● **INFORMATION GIVEN**:
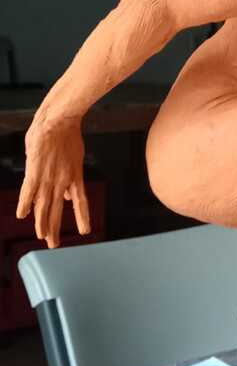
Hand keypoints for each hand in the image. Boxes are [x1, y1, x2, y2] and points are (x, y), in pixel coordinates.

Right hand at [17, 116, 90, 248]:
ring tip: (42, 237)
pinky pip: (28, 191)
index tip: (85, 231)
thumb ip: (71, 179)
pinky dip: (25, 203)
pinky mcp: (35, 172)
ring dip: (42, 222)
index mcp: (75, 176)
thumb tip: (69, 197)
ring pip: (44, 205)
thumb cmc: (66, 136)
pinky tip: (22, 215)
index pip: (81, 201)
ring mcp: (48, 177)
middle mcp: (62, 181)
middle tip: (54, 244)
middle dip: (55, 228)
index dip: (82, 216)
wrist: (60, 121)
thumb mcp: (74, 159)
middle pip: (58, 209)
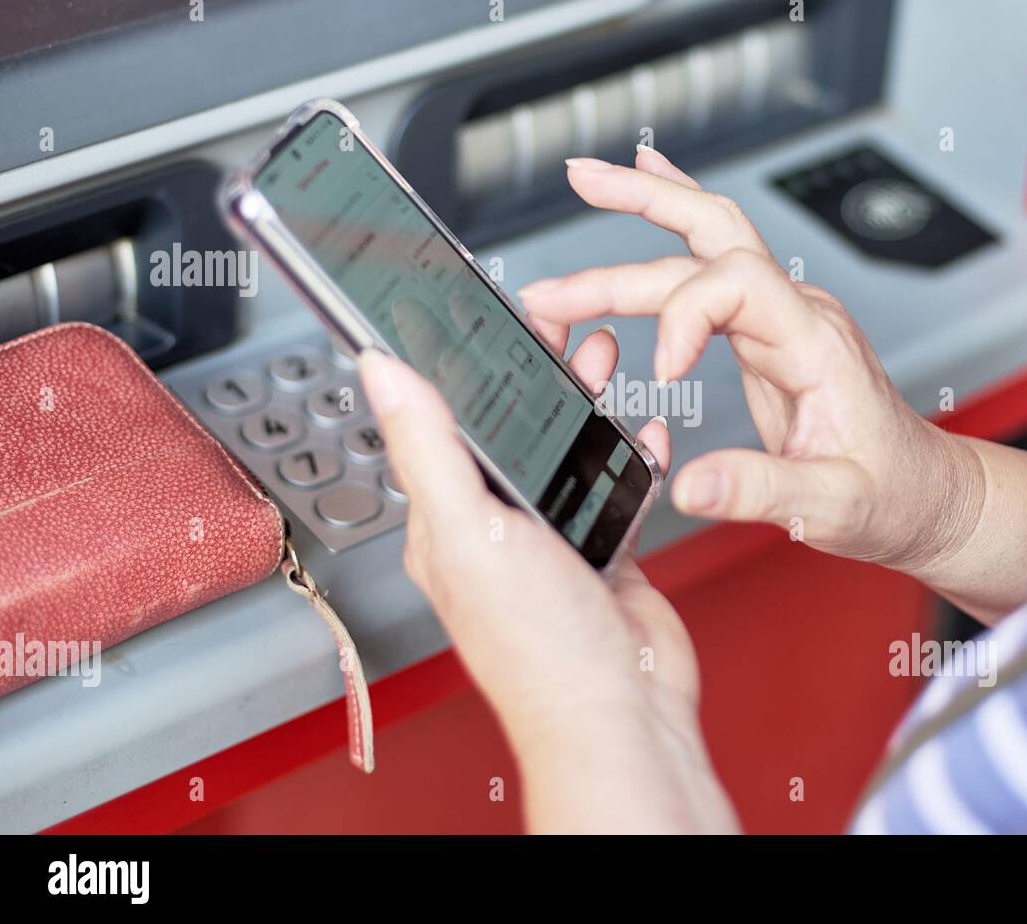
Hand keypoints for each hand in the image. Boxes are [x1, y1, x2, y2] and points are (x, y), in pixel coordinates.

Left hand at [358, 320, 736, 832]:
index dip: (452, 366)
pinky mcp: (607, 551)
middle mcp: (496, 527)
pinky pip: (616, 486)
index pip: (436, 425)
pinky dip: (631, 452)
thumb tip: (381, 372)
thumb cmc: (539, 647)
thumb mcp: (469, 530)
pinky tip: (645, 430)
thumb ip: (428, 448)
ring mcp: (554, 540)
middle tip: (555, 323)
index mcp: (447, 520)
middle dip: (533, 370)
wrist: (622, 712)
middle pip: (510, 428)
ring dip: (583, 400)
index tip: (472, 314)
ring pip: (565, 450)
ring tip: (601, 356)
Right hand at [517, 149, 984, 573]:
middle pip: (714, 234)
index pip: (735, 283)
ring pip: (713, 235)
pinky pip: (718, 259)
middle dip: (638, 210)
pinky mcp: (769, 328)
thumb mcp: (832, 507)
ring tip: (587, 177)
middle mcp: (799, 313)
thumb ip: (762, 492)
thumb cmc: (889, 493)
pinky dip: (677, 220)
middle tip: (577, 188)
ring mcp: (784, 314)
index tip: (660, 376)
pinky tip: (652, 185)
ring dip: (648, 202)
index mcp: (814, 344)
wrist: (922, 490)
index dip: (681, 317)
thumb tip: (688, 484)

* * *

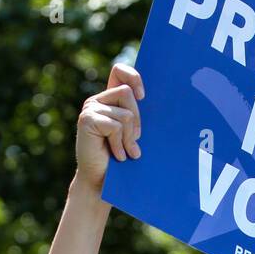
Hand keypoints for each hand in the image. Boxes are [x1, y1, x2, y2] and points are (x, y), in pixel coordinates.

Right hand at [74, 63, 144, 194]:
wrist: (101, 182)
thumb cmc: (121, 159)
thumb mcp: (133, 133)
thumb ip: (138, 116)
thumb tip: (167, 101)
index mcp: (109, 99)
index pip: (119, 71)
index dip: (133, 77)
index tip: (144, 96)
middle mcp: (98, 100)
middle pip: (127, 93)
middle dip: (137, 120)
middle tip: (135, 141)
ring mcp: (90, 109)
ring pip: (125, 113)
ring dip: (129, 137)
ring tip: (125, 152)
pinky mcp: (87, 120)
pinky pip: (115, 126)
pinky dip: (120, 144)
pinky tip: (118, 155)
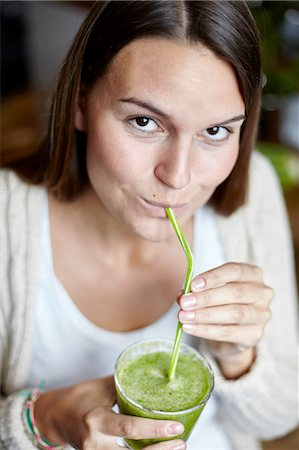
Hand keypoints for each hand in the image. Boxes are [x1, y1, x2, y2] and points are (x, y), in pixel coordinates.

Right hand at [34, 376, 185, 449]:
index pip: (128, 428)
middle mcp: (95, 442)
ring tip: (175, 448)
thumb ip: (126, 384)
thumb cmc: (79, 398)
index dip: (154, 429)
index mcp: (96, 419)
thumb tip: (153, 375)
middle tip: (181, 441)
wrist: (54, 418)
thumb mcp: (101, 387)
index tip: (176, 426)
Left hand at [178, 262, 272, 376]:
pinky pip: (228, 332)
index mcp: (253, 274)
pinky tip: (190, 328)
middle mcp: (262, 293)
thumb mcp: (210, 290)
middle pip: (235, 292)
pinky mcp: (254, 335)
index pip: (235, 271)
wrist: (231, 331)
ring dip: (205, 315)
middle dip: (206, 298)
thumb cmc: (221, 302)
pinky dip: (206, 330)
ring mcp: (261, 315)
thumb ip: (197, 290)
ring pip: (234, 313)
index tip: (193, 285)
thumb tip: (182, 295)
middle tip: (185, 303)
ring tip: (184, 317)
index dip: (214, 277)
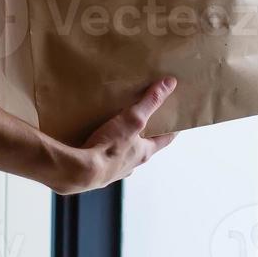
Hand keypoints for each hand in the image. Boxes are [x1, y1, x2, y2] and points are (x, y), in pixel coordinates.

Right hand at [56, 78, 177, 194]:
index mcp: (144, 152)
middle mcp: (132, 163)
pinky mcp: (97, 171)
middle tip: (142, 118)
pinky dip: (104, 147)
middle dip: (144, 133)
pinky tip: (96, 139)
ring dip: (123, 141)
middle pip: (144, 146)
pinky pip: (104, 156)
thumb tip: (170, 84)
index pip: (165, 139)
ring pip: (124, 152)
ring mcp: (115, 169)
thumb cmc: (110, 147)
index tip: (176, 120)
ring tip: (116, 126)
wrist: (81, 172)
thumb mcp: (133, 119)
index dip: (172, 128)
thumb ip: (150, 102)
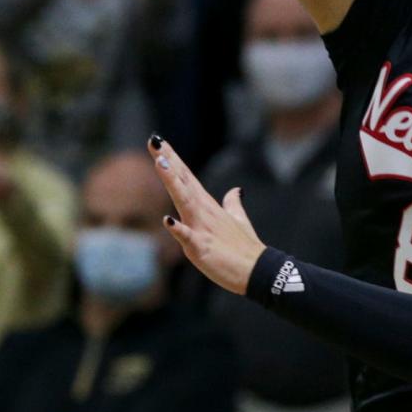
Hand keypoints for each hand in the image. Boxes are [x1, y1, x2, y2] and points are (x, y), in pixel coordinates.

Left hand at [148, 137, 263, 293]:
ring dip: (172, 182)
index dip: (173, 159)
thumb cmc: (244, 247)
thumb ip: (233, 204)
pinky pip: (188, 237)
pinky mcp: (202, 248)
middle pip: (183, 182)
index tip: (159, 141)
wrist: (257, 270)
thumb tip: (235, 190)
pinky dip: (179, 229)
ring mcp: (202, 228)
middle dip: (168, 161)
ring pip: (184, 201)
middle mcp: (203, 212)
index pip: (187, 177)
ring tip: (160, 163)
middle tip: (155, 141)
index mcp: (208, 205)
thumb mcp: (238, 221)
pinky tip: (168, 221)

● **PROBLEM**: Of the lines above, retype only those from the line containing "thumb cmc: (539, 647)" through the line containing "index mcp: (814, 344)", including both, exactly.

● **RESULT BELOW**:
thumb cmc: (539, 647)
thumb mcp: (469, 530)
pinky tip: (645, 430)
thumb ip: (428, 448)
ring mcp: (554, 540)
middle tip: (555, 323)
index mcp: (447, 520)
middle dip: (533, 370)
wrist: (622, 712)
middle pip: (510, 428)
ring dip: (583, 400)
index tip: (472, 314)
ring pip: (565, 450)
ring tip: (601, 356)
Right hand at [517, 149, 984, 573]:
middle pip: (714, 234)
index pip: (735, 283)
ring pip: (713, 235)
pinky pip: (718, 259)
middle dip: (638, 210)
pinky mcp: (769, 328)
thumb mcp: (832, 507)
ring tip: (587, 177)
middle mcp: (799, 313)
thumb ip: (762, 492)
thumb cmc: (889, 493)
pinky dip: (677, 220)
middle tip: (577, 188)
ring mcp: (784, 314)
index tip: (660, 376)
pinky tip: (652, 185)
ring dip: (648, 202)
index mcp: (814, 344)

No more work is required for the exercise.